Lipids are oily organic compounds insoluble in water but soluble in organic solvents. Coconut oil and Olive Oil are good examples of this. Unlike the solvent and supercritical methods that depend on gas and liquids, the lipid extraction method uses fats to absorb and encapsulate the naturally occurring compounds in the raw hemp-extract.
Before the process can begin, the hemp needs to be ‘decarboxylated’ (heated to the required temperature) to activate the plant’s phytochemicals. The decarboxylated hemp is then mixed with a lipid of choice, usually olive oil, and then heated further at 212 degrees Fahrenheit for up to two hours. This extracts the cannabinoids and infuses it into the lipid. As the lipid isn’t evaporated, the CBD extract which results from this process is not as concentrated as other methods and will require a higher dosage from the consumer to compensate.
This method is safe, inexpensive and simple. However, the CBD extract is highly perishable and has strict storage instructions with a limited shelf life. For this reason, Lipid Extraction is a less common method used in the industry when making CBD oil.
CBD oil can be produced in various ways.

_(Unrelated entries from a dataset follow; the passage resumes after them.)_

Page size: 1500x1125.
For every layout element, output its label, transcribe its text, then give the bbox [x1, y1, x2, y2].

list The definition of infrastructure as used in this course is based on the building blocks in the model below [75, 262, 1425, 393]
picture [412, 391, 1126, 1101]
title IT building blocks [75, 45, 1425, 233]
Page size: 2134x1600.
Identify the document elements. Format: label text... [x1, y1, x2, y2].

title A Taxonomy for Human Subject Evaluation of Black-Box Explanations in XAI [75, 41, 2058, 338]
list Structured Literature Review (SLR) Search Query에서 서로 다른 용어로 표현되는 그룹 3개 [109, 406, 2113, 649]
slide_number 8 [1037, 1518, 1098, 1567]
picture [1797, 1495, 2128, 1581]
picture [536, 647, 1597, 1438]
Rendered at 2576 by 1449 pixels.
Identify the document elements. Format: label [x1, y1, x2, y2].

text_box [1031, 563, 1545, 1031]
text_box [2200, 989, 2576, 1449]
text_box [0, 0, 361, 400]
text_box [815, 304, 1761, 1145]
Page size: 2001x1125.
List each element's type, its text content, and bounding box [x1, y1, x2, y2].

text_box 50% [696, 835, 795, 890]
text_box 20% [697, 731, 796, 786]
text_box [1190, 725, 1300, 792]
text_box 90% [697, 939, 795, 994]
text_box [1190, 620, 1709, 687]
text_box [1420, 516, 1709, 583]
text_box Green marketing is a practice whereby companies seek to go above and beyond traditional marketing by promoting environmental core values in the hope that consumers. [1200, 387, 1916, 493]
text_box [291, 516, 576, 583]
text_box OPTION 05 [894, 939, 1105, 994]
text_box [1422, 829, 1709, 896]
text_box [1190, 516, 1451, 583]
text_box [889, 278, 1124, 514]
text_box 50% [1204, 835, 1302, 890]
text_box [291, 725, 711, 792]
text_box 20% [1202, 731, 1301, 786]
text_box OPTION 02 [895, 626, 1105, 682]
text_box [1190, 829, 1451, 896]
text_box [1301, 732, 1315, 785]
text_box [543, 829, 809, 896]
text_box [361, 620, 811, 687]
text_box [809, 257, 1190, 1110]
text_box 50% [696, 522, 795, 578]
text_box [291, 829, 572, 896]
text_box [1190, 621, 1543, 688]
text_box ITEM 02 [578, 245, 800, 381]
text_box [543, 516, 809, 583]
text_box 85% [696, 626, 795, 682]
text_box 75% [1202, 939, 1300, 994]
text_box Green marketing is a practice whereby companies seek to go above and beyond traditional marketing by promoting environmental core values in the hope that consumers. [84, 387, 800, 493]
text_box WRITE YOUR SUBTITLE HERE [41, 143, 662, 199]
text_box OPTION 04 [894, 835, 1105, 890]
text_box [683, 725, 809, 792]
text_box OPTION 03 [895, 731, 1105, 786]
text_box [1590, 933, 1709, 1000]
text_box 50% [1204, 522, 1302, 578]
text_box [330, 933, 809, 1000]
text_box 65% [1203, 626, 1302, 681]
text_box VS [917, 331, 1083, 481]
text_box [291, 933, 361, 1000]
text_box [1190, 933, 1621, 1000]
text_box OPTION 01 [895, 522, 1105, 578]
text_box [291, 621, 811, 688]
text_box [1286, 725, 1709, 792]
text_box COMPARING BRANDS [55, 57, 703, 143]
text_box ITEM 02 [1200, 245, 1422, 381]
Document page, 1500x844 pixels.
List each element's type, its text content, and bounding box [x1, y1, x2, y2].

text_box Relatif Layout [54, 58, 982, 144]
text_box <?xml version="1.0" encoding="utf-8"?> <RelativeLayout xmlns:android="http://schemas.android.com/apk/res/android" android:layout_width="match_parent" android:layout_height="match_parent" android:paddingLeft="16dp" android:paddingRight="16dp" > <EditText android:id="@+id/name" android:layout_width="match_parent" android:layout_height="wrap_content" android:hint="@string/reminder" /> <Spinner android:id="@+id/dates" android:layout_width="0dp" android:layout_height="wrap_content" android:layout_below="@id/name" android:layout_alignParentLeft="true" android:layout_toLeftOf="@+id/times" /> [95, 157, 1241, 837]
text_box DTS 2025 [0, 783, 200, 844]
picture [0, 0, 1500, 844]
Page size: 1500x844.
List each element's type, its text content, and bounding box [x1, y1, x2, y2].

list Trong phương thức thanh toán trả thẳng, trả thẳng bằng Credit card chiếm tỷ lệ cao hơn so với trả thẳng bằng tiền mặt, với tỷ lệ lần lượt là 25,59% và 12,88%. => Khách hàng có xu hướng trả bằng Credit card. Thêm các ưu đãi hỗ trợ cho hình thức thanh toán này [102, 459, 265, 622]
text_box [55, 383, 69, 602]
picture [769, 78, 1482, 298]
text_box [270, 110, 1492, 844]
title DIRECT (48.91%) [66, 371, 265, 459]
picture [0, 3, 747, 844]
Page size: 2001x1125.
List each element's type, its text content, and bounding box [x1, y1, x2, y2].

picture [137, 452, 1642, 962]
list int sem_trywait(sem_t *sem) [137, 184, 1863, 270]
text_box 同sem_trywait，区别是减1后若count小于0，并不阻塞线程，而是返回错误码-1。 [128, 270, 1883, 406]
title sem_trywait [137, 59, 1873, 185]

The supercritical CO2 extraction is by far the best method due to its efficacy for extracting Cannabidiol without disturbance to natural phytochemicals. It produces the highest quality full spectrum CBD with a long shelf life and no risk of toxic residues.
We mentioned that there are advantages and disadvantages when it comes to the different methods of extraction. But these are more to do with ease of production and cost-effectiveness so are more to do with a CBD producer, rather than you the consumer (unless you’re looking to make your own CBD). As an end-user, the quality lies in the supercritical CO2 extraction process and a full spectrum CBD oil.